Our work goes apace … Return, return, return …

L
EDGER
 

Plain or straight overcast: This is also worked from left to right over a single-run thread; to give the stitch more relief, a round twisted thread may be laid upon the traced line and covered with vertical stitches set out close together….

—From a page glued into the ledger taken from
The Encyclopedia of Needlework
by Thérèse de Dillmont, 1884

 

S
ILAS ENTERED THE HIGH-CEILINGED ROOM
in the mansion, where the tapestry of misthomes hung, and saw the three women engaged in their work.

They did not turn to welcome him.

Silas was scared of the three women. Not because they were ghosts, but because they were something more than ghosts—old things that continued to weave themselves into the world for reasons he could not yet fathom.

He was hoping for a little perspective. He wanted to look again on their strange tapestry. Maybe, since his last visit, new stitches or scenes had been added. Maybe he’d find a thread that would lead out of the maze his life had become.

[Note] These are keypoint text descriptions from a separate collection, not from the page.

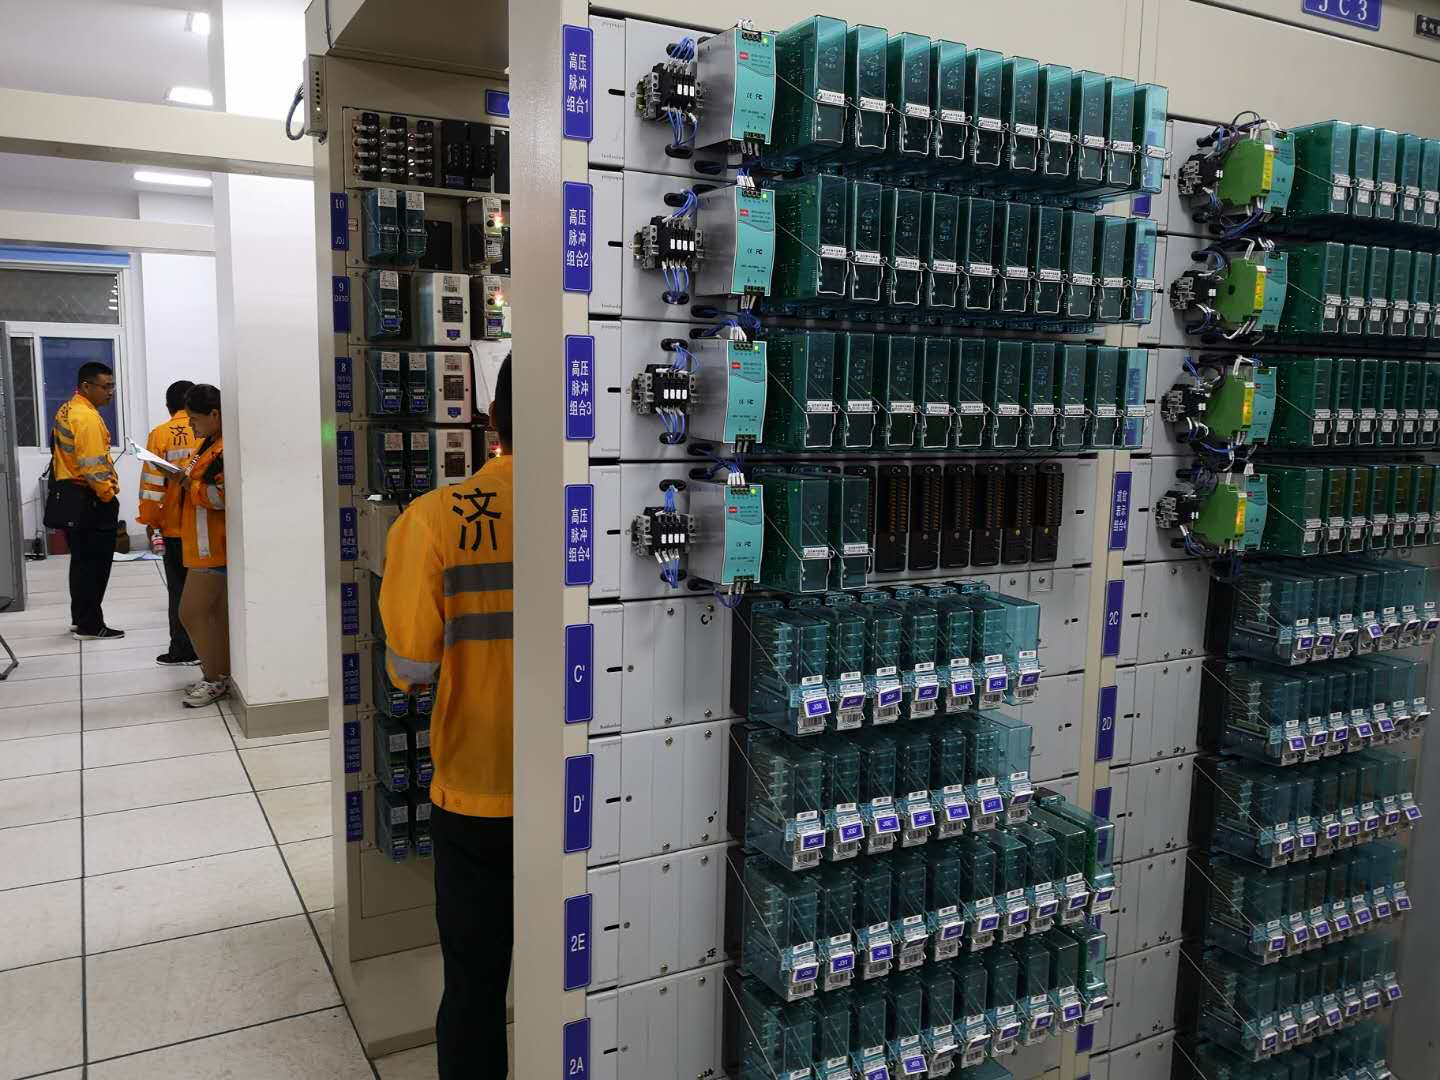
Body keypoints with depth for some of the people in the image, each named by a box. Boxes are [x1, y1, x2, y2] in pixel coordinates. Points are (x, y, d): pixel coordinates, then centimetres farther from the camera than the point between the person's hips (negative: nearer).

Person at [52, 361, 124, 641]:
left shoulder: (66, 411, 13)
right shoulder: (87, 417, -19)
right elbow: (93, 466, -24)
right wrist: (109, 496, -13)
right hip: (90, 500, -10)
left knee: (81, 560, 17)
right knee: (95, 563, -3)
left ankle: (79, 618, 25)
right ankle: (90, 626, 2)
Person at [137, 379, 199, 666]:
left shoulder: (160, 434, -4)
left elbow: (152, 481, -4)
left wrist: (149, 519, 5)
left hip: (174, 525, -1)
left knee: (180, 588, 6)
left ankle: (183, 649, 7)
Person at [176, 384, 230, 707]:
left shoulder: (227, 449, -19)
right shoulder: (211, 443, 15)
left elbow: (225, 496, -26)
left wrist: (190, 486, -16)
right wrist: (186, 480, 9)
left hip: (212, 546, -11)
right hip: (203, 543, 11)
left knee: (191, 612, -5)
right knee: (216, 612, 15)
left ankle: (213, 679, 7)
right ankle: (222, 675, 23)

The floor was covered in bits of ragged fabrics and broken threads, little heaps of them covering the timeworn wooden planks. There had been many alterations since his last visit. Changes had been made to the map of the lands of the dead. Certain portions had been reworked in brighter or darker threads, perhaps meaning they were becoming more or less present in the world outside. Silas was just beginning to see how truly complex the work of the three women was. Perhaps shade and tone were related to relevance, to whether or not a spirit’s limbo was connected in some way with living people. Perhaps the size of the stitching had to do with the number of spirits that occupied it at a given time. This
would account for why certain buildings, the oldest, seemed to be overcast in numerous layers of threads.

The tapestry was in a state of flux, shifting as the world outside changed, or as the relationships between the living and dead grew or were forgotten. At many places on the great work, Silas could see whole sections had been picked apart, or enlarged, or reworked with a new color scheme. This was why he’d come back: to see what might have altered. To see the town with new eyes. He hoped beyond hope that something in him or the town or both might have altered sufficiently for him to be able to find an image connected with his father’s disappearance. Silas scanned the tapestry frantically as if he expected to see his father’s portrait rendered in little stitches on one of the familiar thread-paths. Even as the question formed in his mind, the first of the three walked up to a portion of the work hanging between two beams that supported the roof of the room and, without warning, ripped the stitches from a scene depicting some tall houses high above the meticulous knotwork that had been sewn to represent the Narrows.